**What you are asked to do**.
Lines from the one containing "[141,189,179,205] also -> (86, 135) none" through the end of the entries below: set them down exactly, both ends included, with nothing added.

***** Available data *****

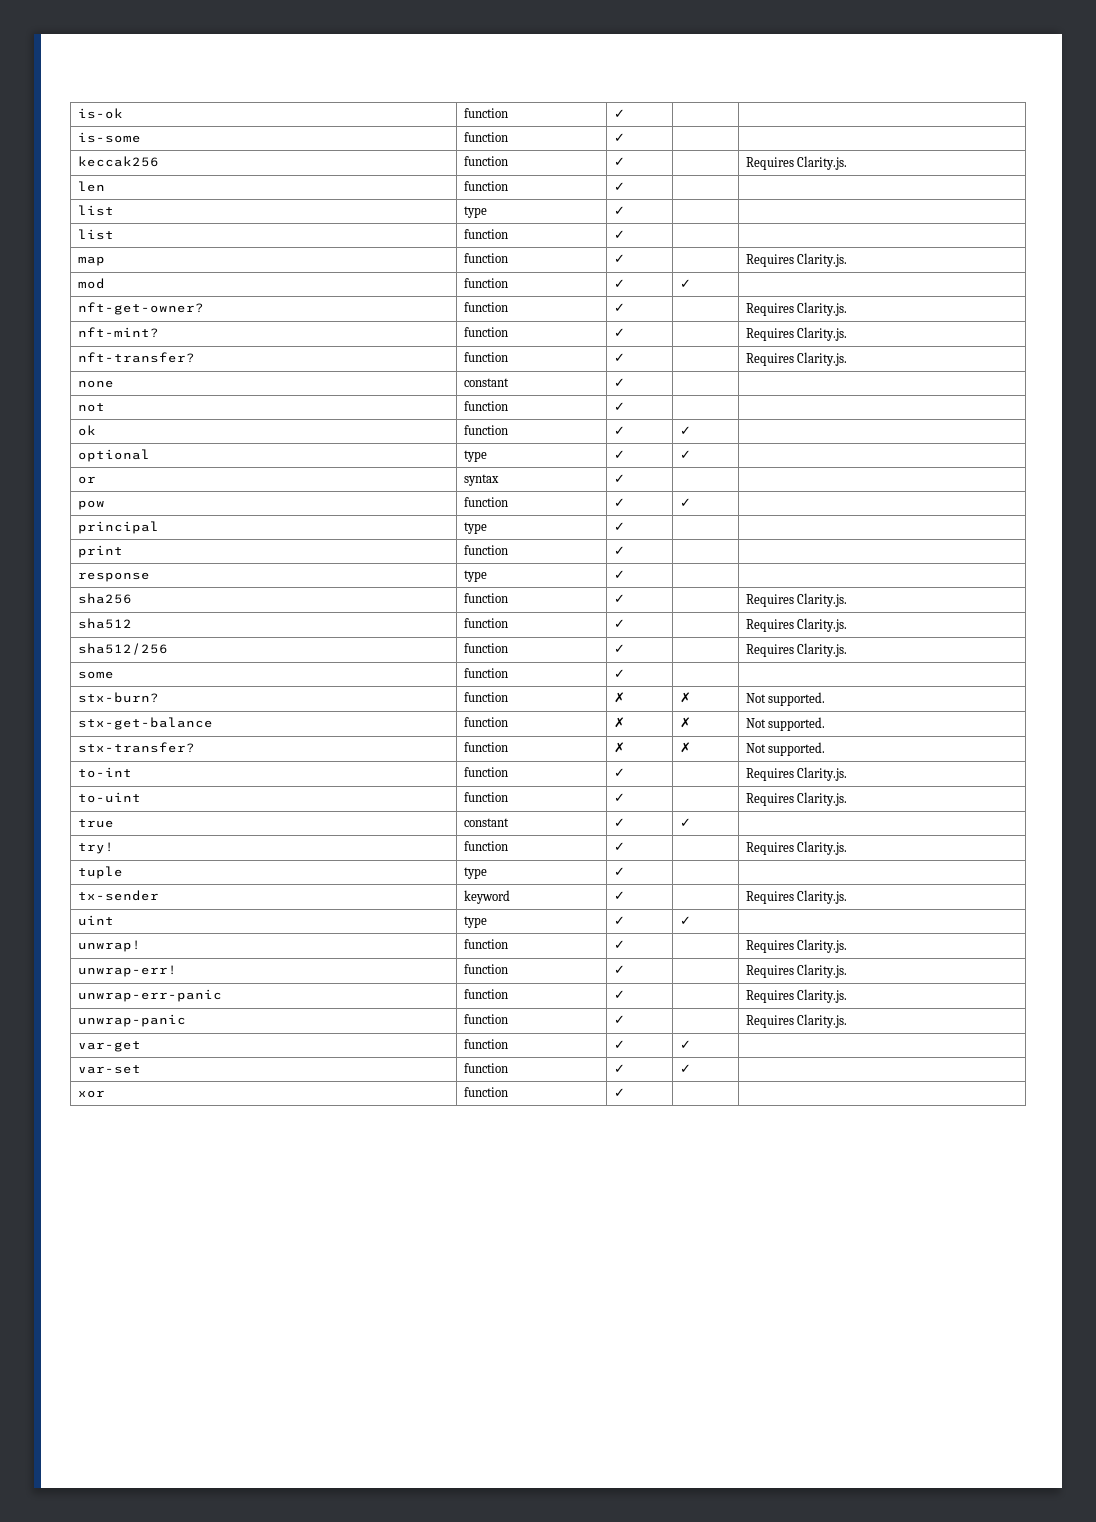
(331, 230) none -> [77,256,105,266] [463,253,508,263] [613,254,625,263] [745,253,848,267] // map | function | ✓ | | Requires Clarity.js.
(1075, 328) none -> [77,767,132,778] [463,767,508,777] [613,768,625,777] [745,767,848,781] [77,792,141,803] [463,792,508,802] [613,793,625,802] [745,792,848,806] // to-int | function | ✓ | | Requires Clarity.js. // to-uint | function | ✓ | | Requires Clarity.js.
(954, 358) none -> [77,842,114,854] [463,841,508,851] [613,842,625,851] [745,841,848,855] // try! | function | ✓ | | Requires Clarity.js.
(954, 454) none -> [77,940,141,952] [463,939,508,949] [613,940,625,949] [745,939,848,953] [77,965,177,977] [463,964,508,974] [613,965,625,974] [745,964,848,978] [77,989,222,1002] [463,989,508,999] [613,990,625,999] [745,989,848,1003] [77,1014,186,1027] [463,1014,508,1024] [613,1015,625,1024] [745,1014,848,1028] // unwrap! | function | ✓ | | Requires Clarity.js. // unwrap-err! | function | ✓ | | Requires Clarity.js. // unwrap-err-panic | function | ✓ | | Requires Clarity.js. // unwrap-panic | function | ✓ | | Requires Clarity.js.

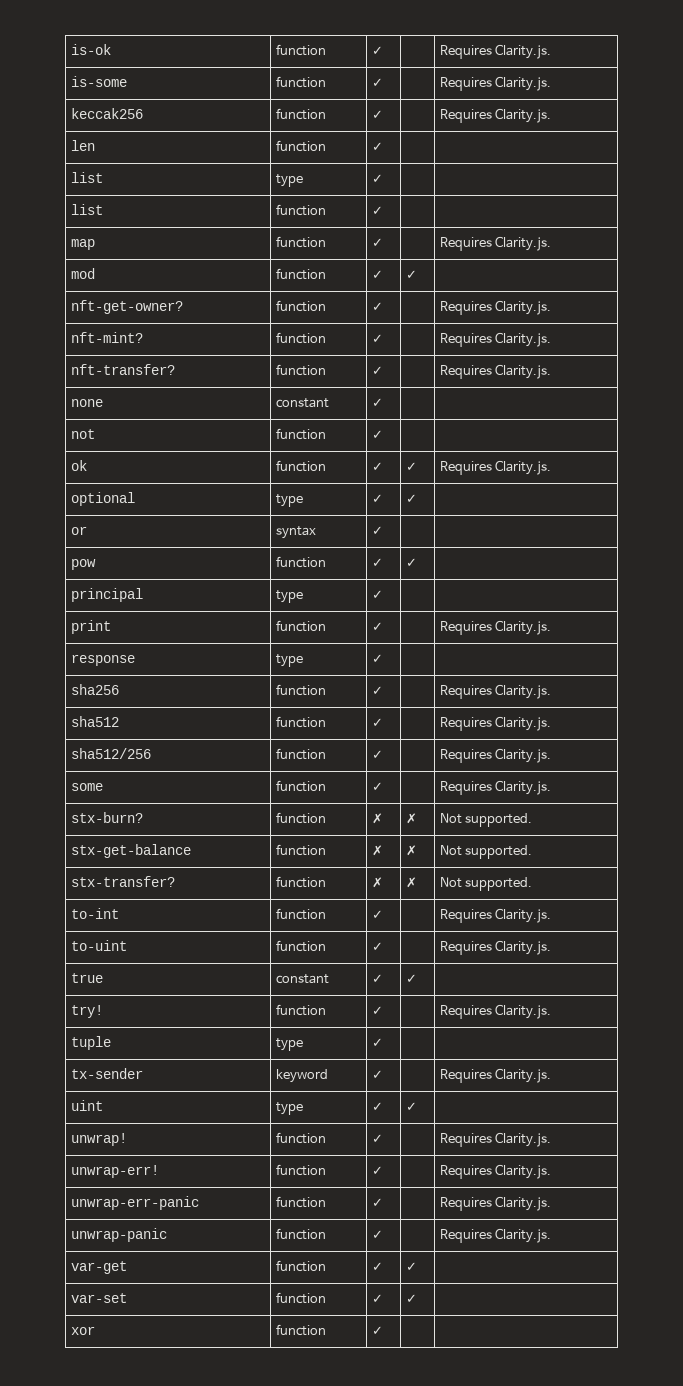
(625, 113) none -> [439,44,552,59] Requires Clarity.js.
(625, 137) none -> [439,76,552,91] Requires Clarity.js.
(691, 430) none -> [439,460,552,475] Requires Clarity.js.
(625, 550) none -> [439,620,552,635] Requires Clarity.js.
(625, 673) none -> [439,780,552,795] Requires Clarity.js.

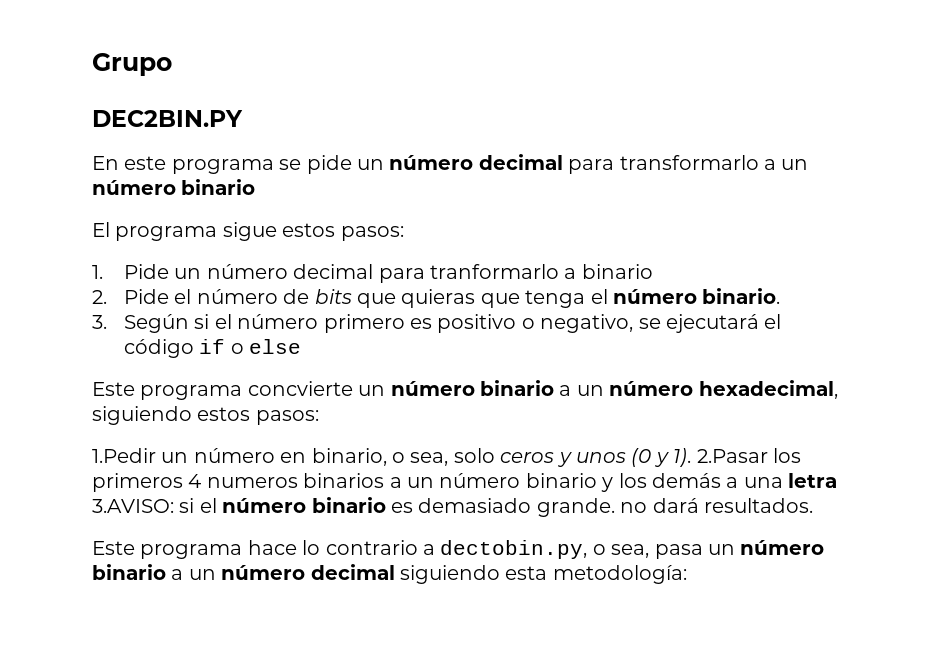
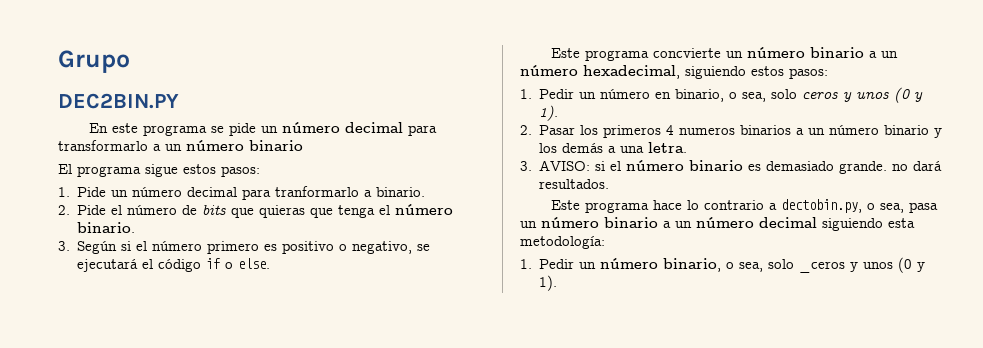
[581,264,653,279] binario -> [376,187,426,197] binario.
[249,339,302,354] else -> [238,258,271,269] else.
[92,448,156,463] 1.Pedir -> [520,89,575,99] 1. Pedir
[696,449,768,463] 2.Pasar -> [520,125,576,135] // 2. Pasar
[788,473,838,488] [92,499,174,513] letra 3.AVISO: -> [648,142,688,153] [520,160,591,171] letra. // 3. AVISO:
(687, 574) none -> [520,257,926,273] [539,275,558,291] // 1. Pedir un número binario, o sea, solo _ceros y unos (0 y 1).

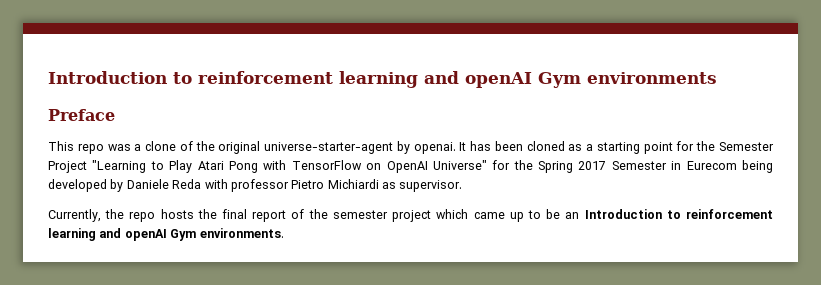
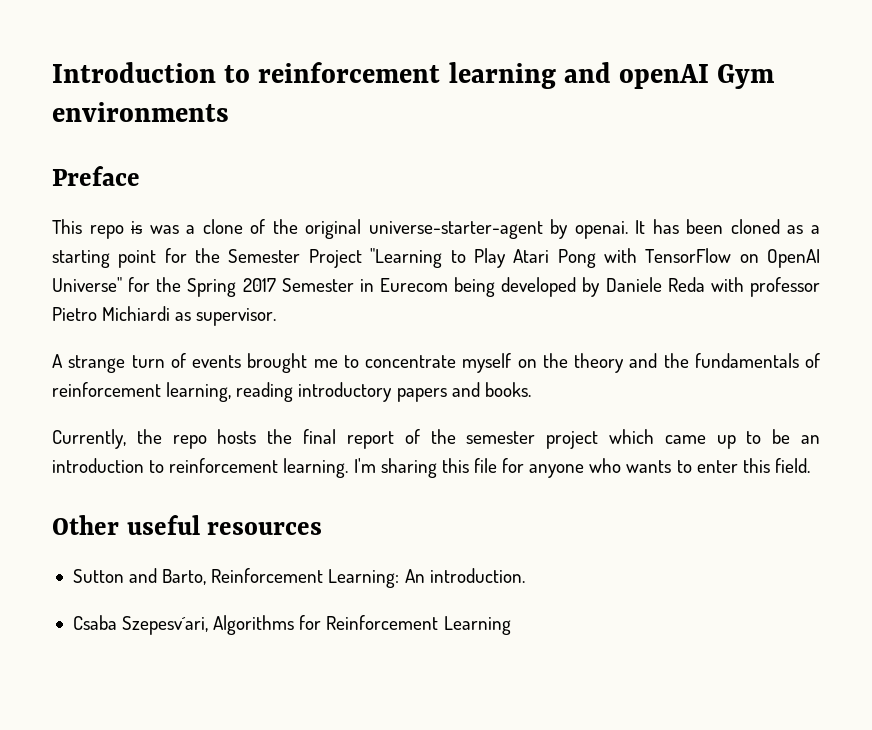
(104, 149) none -> [131,221,143,234] is
(463, 186) none -> [52,353,820,373] [52,382,531,402] // A strange turn of events brought me to concentrate myself on the theory and the fundamentals of reinforcement learning, reading introductory papers and books.
[584,209,774,219] [48,228,284,241] Introduction to reinforcement learning and openAI Gym environments. -> [52,458,810,478] [52,515,323,535] [72,568,525,588] [72,615,511,635] introduction to reinforcement learning. I'm sharing this file for anyone who wants to enter this field. // Other useful resources // Sutton and Barto, Reinforcement Learning: An introduction. // Csaba Szepesv´ari, Algorithms for Reinforcement Learning

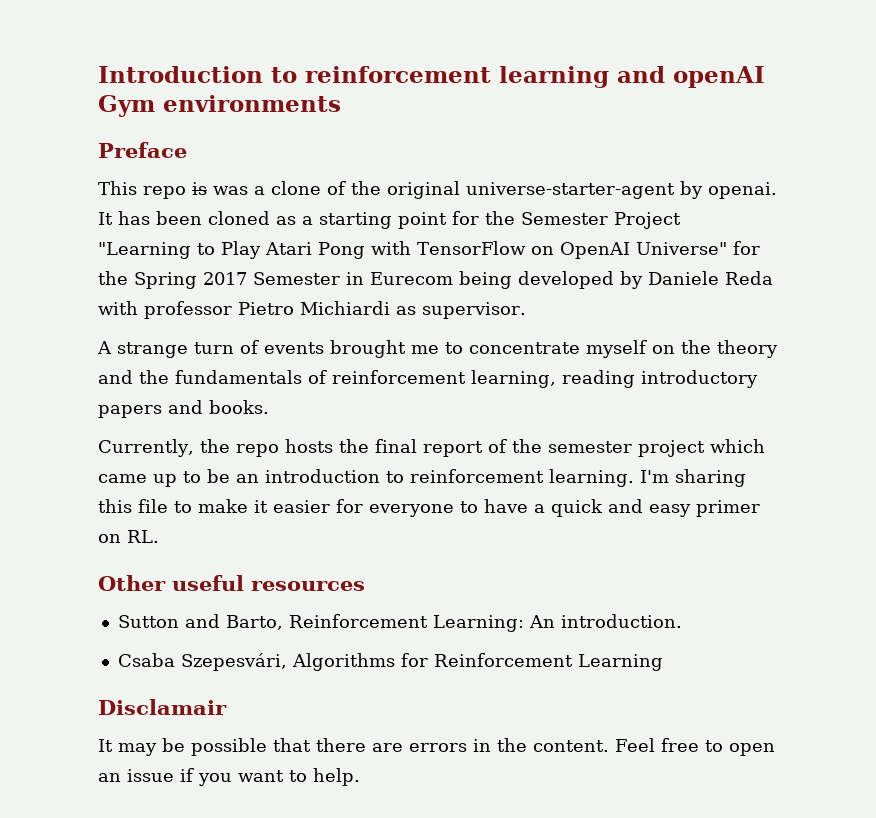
[502,458,810,478] for anyone who wants to enter this field. -> [174,499,760,517] [98,530,159,543] to make it easier for everyone to have a quick and easy primer on RL.
[122,616,209,635] Szepesv´ari, -> [180,653,287,671] Szepesvári,
(511, 625) none -> [98,699,227,715] [98,738,775,756] [98,768,360,786] // Disclamair // It may be possible that there are errors in the content. Feel free to open an issue if you want to help.

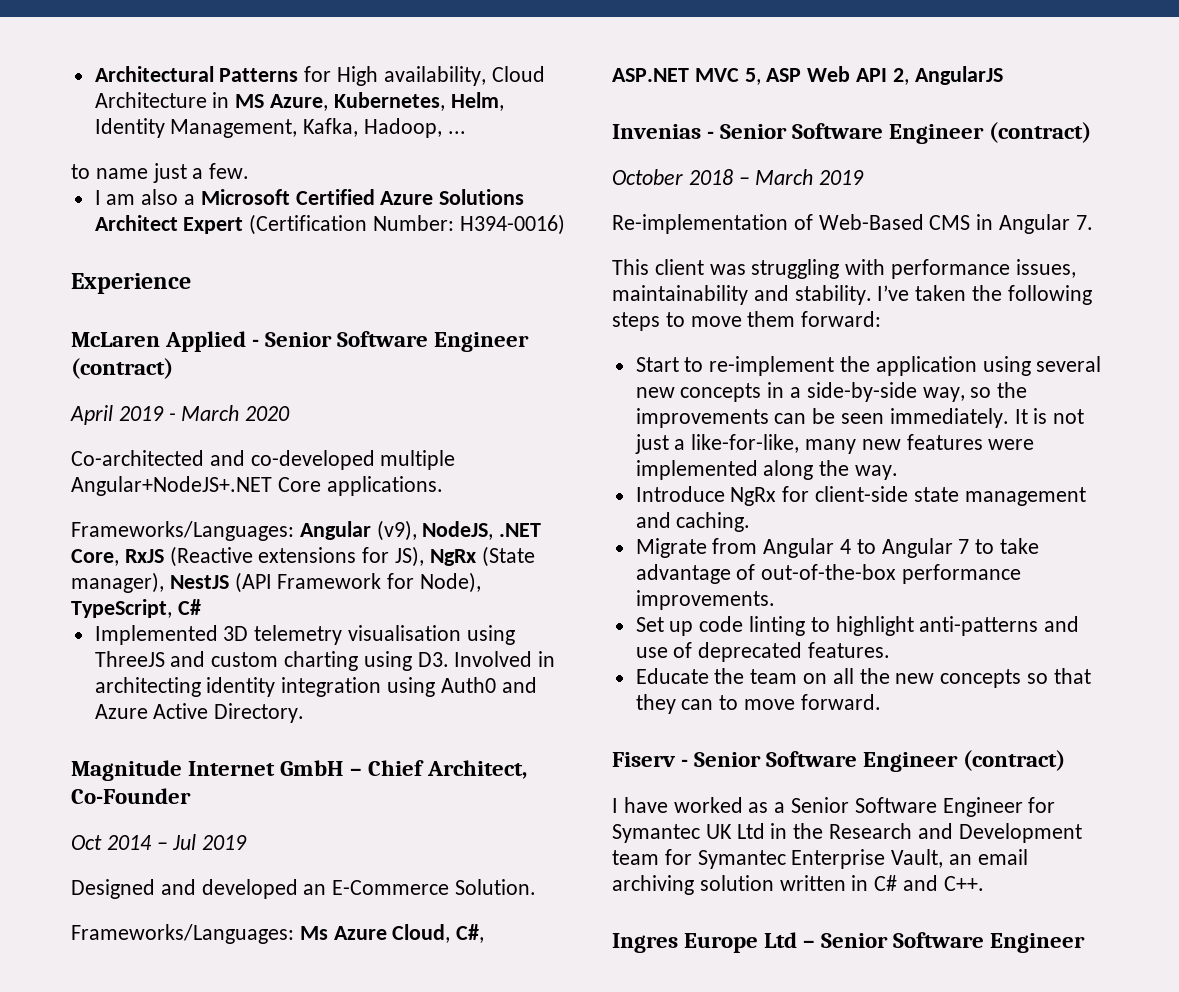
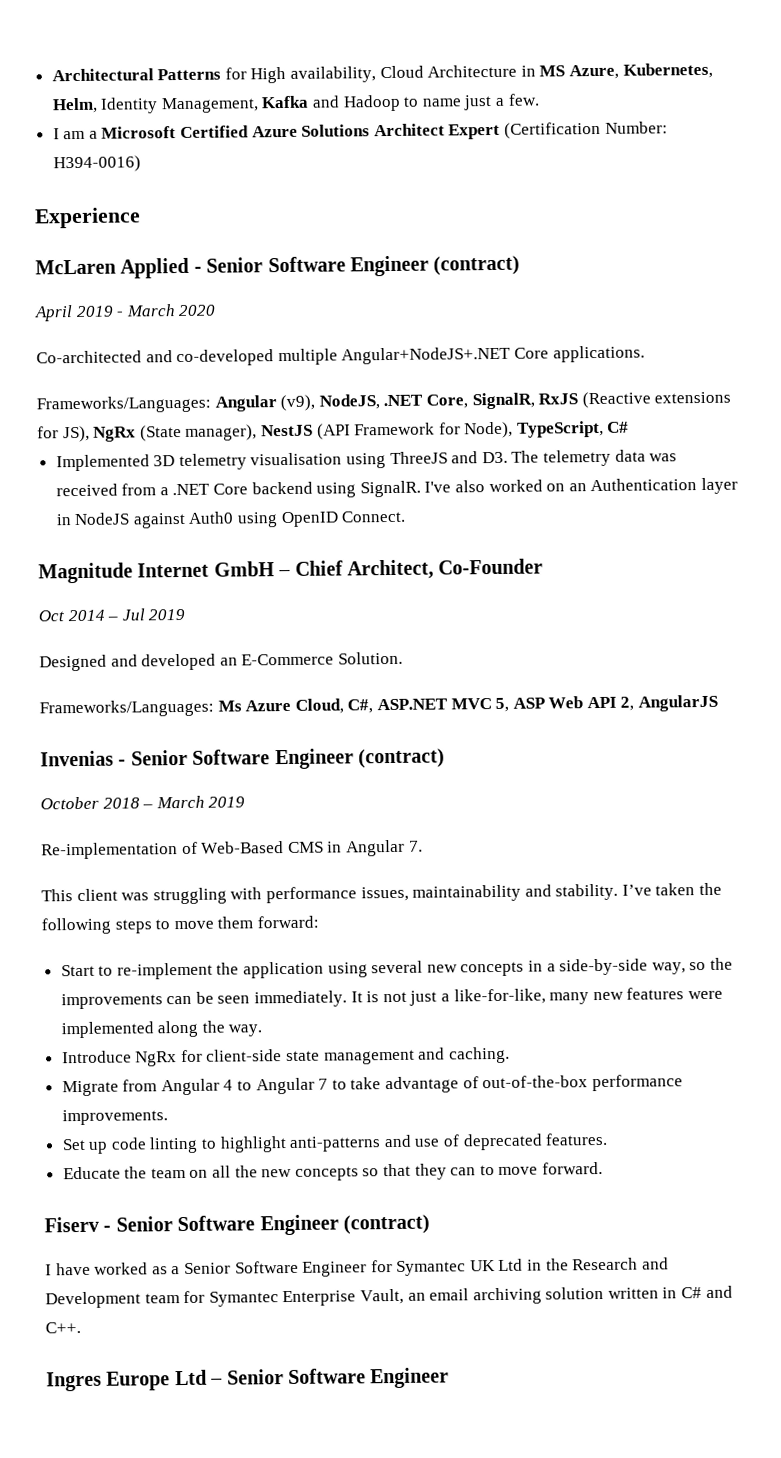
[303,118,466,138] Kafka, Hadoop, ... // -> [261,94,401,112] Kafka and Hadoop
[141,189,179,205] also -> (86, 135) none
(119, 557) none -> [471,392,535,410] SignalR,
[211,651,556,671] [94,677,537,697] [94,703,305,723] custom charting using D3. Involved in architecting identity integration using Auth0 and Azure Active Directory. -> [481,449,678,467] [55,477,738,498] [55,510,407,529] D3. The telemetry data was received from a .NET Core backend using SignalR. I've also worked on an Authentication layer in NodeJS against Auth0 using OpenID Connect.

*****

**Task output**.
[141,189,179,205] also -> (86, 135) none
(119, 557) none -> [471,392,535,410] SignalR,
[211,651,556,671] [94,677,537,697] [94,703,305,723] custom charting using D3. Involved in architecting identity integration using Auth0 and Azure Active Directory. -> [481,449,678,467] [55,477,738,498] [55,510,407,529] D3. The telemetry data was received from a .NET Core backend using SignalR. I've also worked on an Authentication layer in NodeJS against Auth0 using OpenID Connect.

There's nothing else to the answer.